At a time of increasingly risky online world, it pays to expand our options for staying safe as we browse the Internet. Various security protocols not only help us in choosing the methods with which to protect ourselves, they also provide flexible products that meet our unique requirements.
At Microsoft, two security protocols stand out for use in logging in to your favorite websites and apps: Hello and Passport. These protocols were announced by Microsoft in March, though the company did not provide specific details on how both security tools work. Now, we have learned more about them.
Hello, as Microsoft said, is a biometric authentication protocol and Passport a separate tool for accessing third-party websites and apps through the Hello protocol or using a passphrase.
There are three kinds of biometric authentication that the Hello protocol works with, namely fingerprint, face and iris. The iris biometrics, in particular, is something new in the list. Face and fingerprint recognition systems are already being offered by a number of tech firms, including Apple and Google for their iOS and Android operating systems.
Security experts believe the iris recognition system makes for more accurate scanning of a user’s identity than the other two factors. In addition to its accuracy, iris-based authentication is less vulnerable to spoofing, which hackers have been lately using to work their way around the face and fingerprint recognition technologies. We have seen a number of reports that demonstrate this fact in recent months.

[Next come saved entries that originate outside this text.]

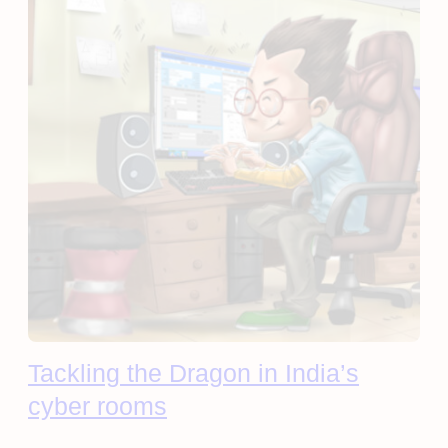
Tackling the Dragon in India’s
cyber rooms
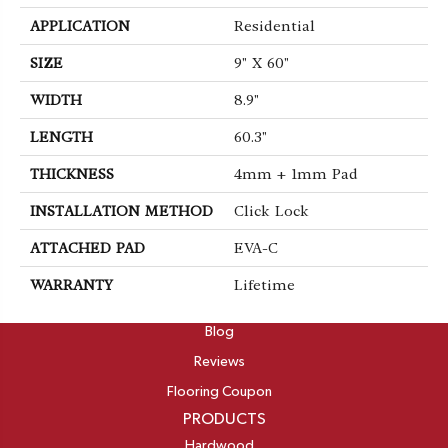
APPLICATION
Residential
SIZE
9" X 60"
WIDTH
8.9"
LENGTH
60.3"
THICKNESS
4mm + 1mm Pad
INSTALLATION METHOD
Click Lock
ATTACHED PAD
EVA-C
WARRANTY
Lifetime
ABOUT
Blog
Reviews
Flooring Coupon
PRODUCTS
Hardwood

On the technical side, the Hello protocol is built with an anti-spoofing feature that detects images and blocks them, as these are the usual resort for malicious actors trying to imitate fingerprint or facial attributes to dupe the device into believing that it is the legit user. Hello also has a live-ness detection capability which makes sure what is being presented for authentication is not a photo but a real and live person, the legit user.
In essence, Hello is designed to help users authenticate their identity on their devices to protect the gadget from third party access. On the other hand, Passport is Microsoft’s way of inviting users to log in to third party websites and apps, all without the requirement of multiple passwords for security.
Microsoft designed Passport to operate with Hello. How do they work together? Think of your fingerprint data stored locally in your personal device. When you try to log in to a third-party service, you can authenticate yourself using that data without transmitting sensitive information to the third-party website or app. Otherwise, it would increase your chance of being exposed to hackers.